- 6 years ago
- Wedding: August 2012
This is the first post I have written but I was so emotionally stunned by this, I needed help!
My FH and I are getting married in August. The date has been set for over a year. We have a total of ten people in our bridal party – on my side, I have four friends and my FH’s sister; on his side, he has two friends, his brother and my two brothers. Now for the whole back story …
My FH is Air Force and in the past year, my brother decided he was going to pursue a career in the Air Force as well. My FH and my brother have grown very close as a result of this. My brother was supposed to leave for basic training approximately six months ago. However, my brother made a few poor life choices that temporarily stalled his entrance into the military. In the last month, he has been assigned a new recruiter, been able to go re-test, and has been assigned a new job. Two days ago, they gave him his new dates for basic training. He leaves … dun dun dun … two weeks before our wedding. I was devastated.
My family has always been extremely close, in large part because my father’s job moved us all over the world growing up and so for months at a time, we were each other’s only friends. Although I am close to both of my brothers, this brother is only two years younger than me. I am very family oriented. So when I found my brother may not be able to attend, I was crushed. Tears started forming before I had even finished processing what my FH was telling me (because my brother called my FH to let him know the possibility). My FH, while disappointed, has a very different outlook. He understands the sacrifices required by the military and he fully supports my brother. It may not sound like it, but I do understand that there are personal sacrifices with the military – I am going to be an Air Force wife! After a lot of thought, I think I’m angry (and sad) about the situation because this would never have been an issue had my brother not sabotaged, however unintentionally, his first chance.

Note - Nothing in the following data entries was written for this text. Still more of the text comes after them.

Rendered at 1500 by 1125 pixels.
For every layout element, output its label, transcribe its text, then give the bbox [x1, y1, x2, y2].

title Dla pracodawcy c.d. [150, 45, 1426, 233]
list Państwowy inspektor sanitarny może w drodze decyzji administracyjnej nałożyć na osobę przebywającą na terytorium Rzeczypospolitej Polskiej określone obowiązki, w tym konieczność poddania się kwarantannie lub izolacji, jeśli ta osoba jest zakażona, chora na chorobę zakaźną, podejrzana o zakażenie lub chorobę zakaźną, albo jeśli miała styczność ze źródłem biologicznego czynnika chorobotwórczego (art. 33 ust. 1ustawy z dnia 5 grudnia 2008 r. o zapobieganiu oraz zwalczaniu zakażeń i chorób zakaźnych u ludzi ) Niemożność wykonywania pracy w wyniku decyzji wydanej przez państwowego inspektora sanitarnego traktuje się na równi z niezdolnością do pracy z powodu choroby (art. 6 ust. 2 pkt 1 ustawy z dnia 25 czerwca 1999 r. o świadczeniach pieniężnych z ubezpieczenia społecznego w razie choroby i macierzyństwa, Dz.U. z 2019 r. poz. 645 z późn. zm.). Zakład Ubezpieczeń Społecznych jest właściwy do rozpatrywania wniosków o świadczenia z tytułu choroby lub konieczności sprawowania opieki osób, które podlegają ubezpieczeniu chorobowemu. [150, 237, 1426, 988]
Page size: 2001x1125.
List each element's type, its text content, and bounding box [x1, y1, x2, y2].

To make matters worse, my FH began to talk about who to replace my brother with in the bridal party which I think is an awful idea. Our wedding website has been up for months; everyone knows who is in the bridal party. I can live with an uneven number of people. I think it’s tacky to ask someone to be a big part of our day who we obviously didn’t ask first and who would solely be filling a hole.
My FH doesn’t want me to stress over this until it is 100% set in stone but I feel like I need to start preparing myself and make sure there is not another option that nobody knows about. Our wedding is a Friday night so I highly doubt my brother would be allowed to leave to attend but …
I needed to vent but also needed to ask for advice and help. Has this ever happened to anyone? Can anyone understand how I’m feeling? Am I being completely dramatic or am I justified (however slightly) in how I’m feeling?